Thursday 25 March 2010

Shameless Plug & Follow-up

A shameless plug for the blog post which I wrote for Latitude earlier this week, Google off the hook, but is anyone else left on it? following the judgement from the ECJ on the 3 Google Adwords cases referred to it from the French courts.  Please click on the link, because if I'm the employee with the most clicks on  the Latitude blog this month I could win the monthly blogging competition :-)



Plug over.

Now for the follow-up:

Obviously this isn't the result which trademark proprietors were hoping for, and since writing that post I've seen a number of reports in the blogosphere suggesting that enforcement costs for protecting brands online will rocket (see in particular this post from World Trademark Review).  We'll just have to wait and see if the price per click of branded keywords does increase, but I think to say that the costs of enforcement will rocket is perhaps a knee-jerk reaction because:

(a)  What this judgement does is further clarify what type of activity does and doesn't constitute trademark infringement, and clarity can only be a good thing for all parties concerned, and so there should be, per se, less infringement.  When we have the ruling in M&S v Interflora, we'll have even more clarity.

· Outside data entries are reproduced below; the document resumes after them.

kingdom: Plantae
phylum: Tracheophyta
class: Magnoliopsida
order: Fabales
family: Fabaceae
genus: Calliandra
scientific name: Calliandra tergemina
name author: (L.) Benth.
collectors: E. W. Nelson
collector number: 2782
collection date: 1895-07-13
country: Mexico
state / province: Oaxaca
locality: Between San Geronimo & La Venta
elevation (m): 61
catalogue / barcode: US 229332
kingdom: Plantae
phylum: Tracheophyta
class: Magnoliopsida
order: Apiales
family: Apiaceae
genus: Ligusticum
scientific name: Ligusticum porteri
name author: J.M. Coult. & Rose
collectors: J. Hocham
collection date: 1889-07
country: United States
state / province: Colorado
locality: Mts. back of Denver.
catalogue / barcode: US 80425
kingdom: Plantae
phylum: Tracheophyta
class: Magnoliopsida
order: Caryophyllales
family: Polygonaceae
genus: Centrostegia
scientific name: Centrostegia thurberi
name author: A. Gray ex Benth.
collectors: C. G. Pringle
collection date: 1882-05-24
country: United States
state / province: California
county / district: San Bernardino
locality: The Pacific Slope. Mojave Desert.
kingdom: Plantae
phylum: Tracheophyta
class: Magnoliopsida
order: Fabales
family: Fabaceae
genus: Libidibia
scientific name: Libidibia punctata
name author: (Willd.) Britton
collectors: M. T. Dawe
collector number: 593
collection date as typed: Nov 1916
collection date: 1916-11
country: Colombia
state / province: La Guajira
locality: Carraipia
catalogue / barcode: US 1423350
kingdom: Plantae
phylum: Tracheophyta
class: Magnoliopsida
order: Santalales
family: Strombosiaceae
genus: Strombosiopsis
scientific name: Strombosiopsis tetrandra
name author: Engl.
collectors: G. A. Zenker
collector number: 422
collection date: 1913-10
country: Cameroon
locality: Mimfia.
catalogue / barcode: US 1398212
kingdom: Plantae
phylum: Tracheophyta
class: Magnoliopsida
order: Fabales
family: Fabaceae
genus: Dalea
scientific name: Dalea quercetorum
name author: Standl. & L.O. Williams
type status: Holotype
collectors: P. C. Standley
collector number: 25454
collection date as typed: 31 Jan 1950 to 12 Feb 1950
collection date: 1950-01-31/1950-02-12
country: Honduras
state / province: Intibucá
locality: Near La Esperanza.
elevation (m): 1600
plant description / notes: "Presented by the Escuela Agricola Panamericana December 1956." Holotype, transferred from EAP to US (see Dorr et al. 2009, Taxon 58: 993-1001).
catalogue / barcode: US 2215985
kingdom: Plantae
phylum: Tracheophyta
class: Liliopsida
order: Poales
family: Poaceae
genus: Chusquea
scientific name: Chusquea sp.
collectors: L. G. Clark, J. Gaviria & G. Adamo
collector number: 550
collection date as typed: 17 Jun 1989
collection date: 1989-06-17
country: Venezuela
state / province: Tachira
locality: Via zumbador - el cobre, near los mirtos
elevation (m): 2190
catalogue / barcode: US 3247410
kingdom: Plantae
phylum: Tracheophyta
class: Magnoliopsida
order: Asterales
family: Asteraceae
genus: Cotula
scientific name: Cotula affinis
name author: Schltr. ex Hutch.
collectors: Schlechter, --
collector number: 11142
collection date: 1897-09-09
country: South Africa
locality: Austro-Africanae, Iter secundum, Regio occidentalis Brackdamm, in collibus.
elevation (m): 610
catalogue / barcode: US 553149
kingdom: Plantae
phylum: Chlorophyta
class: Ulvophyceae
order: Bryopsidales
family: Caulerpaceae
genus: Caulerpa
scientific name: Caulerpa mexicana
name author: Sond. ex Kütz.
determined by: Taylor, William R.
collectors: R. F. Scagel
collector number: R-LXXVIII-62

(b) Doubtless there will be some advertisers who take advantge of the ruling, but likewise there will be those who don't.  For instance, in terms of online advertising, some sectors are more sensitive to searches against generic keywords rather than branded keywords (eg "car insurance").  Indeed, individual advertisers also take their own ethical stance in whether or not they use competitor's trademarked terms as keywords in their own advertising campaigns.

(c) What trademark owners should consider are the other ways in which they can boost their online presence, such as through improved content (price per click is not the only factor which affects the placement of a sponsored ad) and organic search results.

Lots of analysis and views to digest still, I particularly enjoyed reading Eric Goldman's analysis of the ruling Google gets favourable ECJ opinion, but will it prove a hollow victory? and IPKat's summary of comments on the 3 cases.